Attention aux délais lorsque vous vous lancez sur de nouveaux marchés hors du pays. Vous avez probablement l’habitude d’ouvrir des comptes de banque; si c’est un compte personnel, l’opération peut souvent se faire en ligne, et si c’est un compte d’entreprise, elle peut ne prendre qu’une journée.

Or, dans certains coins du monde, cela pourrait plutôt vous prendre de trois à six mois. De plus, il vous faudra possiblement établir une présence locale. On ne parle pas ici que d’enregistrer une dénomination sociale auprès des autorités de l’endroit, mais bien de maintenir des bureaux et du personnel. Vous aurez peut-être besoin de former une coentreprise.

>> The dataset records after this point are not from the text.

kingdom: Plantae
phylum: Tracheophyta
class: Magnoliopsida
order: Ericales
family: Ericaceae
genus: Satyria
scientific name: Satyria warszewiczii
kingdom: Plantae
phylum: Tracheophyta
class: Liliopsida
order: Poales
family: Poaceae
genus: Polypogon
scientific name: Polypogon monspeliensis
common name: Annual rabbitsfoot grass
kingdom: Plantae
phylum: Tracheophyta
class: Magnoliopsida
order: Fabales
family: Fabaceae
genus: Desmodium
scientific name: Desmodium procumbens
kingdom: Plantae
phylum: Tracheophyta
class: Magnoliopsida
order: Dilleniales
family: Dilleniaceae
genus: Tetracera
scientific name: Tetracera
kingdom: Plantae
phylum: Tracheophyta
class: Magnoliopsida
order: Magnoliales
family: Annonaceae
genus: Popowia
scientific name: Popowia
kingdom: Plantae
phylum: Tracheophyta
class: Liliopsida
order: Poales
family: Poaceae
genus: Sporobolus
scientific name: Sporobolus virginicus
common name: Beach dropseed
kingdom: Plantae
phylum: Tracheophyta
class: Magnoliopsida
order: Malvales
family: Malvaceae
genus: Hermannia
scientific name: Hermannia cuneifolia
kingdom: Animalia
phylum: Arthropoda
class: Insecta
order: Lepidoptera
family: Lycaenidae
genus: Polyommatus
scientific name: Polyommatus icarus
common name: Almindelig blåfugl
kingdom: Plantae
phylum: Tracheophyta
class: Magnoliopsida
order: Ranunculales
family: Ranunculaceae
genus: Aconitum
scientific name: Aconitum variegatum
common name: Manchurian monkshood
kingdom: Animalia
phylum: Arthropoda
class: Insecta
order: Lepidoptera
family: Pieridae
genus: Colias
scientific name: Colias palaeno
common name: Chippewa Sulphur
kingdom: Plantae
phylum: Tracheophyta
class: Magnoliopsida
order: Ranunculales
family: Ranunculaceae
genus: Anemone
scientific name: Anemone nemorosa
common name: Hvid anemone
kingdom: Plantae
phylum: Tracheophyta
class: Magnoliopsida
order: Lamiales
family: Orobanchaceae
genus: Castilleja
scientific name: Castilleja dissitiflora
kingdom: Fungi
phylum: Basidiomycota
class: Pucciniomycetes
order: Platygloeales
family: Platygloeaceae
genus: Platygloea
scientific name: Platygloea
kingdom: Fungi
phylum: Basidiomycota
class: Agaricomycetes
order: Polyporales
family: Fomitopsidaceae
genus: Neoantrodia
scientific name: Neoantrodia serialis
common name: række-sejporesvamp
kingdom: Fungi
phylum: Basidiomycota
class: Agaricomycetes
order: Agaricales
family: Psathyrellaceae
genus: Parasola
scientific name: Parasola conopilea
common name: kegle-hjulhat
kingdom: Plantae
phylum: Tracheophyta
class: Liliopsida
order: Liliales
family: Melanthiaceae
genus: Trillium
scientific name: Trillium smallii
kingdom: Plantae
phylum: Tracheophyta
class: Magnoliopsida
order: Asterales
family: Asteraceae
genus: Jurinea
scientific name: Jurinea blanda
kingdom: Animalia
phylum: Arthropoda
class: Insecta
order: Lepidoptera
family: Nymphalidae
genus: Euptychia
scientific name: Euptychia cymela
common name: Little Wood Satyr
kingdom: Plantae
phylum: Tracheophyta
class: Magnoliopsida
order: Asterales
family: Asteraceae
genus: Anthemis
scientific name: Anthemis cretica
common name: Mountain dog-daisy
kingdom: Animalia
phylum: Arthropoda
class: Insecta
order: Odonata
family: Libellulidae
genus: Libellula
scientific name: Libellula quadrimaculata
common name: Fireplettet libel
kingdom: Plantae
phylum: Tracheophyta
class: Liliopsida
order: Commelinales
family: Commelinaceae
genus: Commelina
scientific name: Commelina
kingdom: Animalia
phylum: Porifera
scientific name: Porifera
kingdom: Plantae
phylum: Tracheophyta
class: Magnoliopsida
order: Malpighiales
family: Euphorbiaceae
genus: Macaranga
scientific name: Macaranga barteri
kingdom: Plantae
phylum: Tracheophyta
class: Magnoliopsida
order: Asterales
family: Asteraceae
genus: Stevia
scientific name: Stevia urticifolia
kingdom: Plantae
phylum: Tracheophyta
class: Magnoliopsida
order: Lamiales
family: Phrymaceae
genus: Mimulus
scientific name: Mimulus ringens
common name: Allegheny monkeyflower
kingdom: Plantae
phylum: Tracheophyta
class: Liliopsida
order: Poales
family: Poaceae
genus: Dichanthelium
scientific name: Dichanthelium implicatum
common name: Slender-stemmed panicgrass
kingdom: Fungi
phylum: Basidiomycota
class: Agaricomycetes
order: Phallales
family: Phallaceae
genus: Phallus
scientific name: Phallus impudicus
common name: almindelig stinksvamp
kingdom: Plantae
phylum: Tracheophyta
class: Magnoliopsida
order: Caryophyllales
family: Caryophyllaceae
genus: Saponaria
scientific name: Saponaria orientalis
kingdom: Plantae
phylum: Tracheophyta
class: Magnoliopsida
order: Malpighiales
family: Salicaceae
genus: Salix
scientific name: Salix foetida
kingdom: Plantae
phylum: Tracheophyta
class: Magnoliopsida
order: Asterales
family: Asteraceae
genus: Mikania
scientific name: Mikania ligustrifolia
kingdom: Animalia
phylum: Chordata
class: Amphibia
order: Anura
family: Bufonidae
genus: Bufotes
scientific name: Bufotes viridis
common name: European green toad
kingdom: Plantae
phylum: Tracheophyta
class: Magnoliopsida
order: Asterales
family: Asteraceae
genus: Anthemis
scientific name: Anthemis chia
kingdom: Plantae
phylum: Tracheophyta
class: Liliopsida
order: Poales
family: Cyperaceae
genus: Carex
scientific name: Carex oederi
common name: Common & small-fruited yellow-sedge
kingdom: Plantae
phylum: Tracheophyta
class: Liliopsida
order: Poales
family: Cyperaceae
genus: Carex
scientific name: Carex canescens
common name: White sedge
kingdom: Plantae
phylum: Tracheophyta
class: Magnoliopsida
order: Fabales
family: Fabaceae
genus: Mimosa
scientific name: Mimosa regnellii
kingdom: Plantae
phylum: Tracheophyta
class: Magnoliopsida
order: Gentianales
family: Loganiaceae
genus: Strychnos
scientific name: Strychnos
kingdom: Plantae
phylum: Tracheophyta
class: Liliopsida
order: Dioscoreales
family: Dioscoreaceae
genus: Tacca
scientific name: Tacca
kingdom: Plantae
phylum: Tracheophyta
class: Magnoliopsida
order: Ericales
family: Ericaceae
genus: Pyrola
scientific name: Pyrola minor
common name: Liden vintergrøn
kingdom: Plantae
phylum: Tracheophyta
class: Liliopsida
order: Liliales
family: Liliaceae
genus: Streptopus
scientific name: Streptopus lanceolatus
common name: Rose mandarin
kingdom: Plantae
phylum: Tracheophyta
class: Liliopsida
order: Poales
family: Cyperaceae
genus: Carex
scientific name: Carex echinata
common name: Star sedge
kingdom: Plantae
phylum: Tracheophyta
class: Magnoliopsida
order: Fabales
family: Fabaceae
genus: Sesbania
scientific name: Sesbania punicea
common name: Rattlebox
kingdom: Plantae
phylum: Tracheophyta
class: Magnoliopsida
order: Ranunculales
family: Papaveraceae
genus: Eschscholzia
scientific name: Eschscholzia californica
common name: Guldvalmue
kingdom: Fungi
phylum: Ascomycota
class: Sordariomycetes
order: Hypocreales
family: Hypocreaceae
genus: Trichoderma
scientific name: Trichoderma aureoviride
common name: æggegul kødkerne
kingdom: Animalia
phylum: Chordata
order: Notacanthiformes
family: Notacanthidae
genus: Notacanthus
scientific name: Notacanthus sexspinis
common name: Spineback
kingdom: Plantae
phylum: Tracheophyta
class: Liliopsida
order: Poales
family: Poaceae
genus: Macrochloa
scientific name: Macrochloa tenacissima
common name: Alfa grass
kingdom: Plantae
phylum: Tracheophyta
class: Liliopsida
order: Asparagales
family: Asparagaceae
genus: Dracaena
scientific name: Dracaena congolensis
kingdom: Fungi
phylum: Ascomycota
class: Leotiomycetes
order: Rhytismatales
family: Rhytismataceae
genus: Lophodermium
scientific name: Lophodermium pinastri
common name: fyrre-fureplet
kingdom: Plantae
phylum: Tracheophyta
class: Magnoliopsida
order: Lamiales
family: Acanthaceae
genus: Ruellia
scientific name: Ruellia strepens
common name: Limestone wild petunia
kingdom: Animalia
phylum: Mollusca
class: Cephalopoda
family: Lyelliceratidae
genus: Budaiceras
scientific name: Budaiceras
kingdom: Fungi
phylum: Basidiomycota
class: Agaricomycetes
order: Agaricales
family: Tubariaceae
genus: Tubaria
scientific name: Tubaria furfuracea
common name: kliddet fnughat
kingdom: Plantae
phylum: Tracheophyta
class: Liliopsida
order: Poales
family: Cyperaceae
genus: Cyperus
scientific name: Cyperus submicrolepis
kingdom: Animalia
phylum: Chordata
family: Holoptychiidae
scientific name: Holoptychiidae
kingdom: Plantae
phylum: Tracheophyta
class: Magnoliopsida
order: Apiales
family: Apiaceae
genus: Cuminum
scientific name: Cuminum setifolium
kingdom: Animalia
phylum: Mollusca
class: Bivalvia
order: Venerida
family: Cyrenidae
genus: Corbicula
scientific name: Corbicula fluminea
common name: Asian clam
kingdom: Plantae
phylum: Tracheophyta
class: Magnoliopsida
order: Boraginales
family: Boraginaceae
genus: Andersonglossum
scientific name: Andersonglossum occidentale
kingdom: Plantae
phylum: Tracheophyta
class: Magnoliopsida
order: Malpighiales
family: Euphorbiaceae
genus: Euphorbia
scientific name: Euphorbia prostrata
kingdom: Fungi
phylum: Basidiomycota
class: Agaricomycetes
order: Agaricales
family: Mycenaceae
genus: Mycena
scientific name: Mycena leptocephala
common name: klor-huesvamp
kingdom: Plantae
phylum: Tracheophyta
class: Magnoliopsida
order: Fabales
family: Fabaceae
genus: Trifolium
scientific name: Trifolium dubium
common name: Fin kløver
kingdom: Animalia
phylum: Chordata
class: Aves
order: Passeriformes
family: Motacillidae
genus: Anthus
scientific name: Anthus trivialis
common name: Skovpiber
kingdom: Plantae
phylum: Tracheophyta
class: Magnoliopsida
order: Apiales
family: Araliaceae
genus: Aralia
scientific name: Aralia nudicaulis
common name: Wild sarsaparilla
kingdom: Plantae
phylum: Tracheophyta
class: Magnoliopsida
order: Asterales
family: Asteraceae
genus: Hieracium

Il ne faut donc jamais négliger la dimension temporelle en commerce extérieur, car les délais seront plus longs qu’au Canada : les conseillers auront besoin de temps pour vous répondre, les options qui s’offrent à vous seront complexes, et il vous faudra de l’aide pour vous orienter.

Qu’est-ce qui pourra prendre plus de temps qu’ici?

Il y aura des formalités administratives continuelles. Par exemple, les autorités étrangères voudront comprendre votre structure de propriété de votre entreprise (qui est propriétaire bénéficiaire, qui possède des placements en actions). Elles exigeront donc souvent divers documents avant de vous permettre de faire des affaires sur leur territoire, et dans bien des cas, vous devrez produire d’autres documents périodiquement pour poursuivre vos activités.

Y a-t-il des endroits reconnus pour leur lourdeur bureaucratique?

Certains pays moins développés ont très peu d’exigences réglementaires, mais d’autres au contraire en ont davantage qu’ici. C’est au propriétaire de l’entreprise qu’il revient de bien s’informer sur le sujet.

Qu’est-ce qui surprend le plus vos clients qui se sont lancés en exportation?

Il y a deux commentaires que j’entends souvent. Le premier : « Je ne m’imaginais pas à quel point ça allait être différent que de simplement se lancer en affaires au Canada ». Le second : « Je ne m’en serais jamais sorti tout seul. Les conseils de mon banquier et l’expertise dont j’ai pu disposer relativement aux questions comptables et juridiques ont été déterminants pour le démarrage et la réussite de mes activités transnationales ».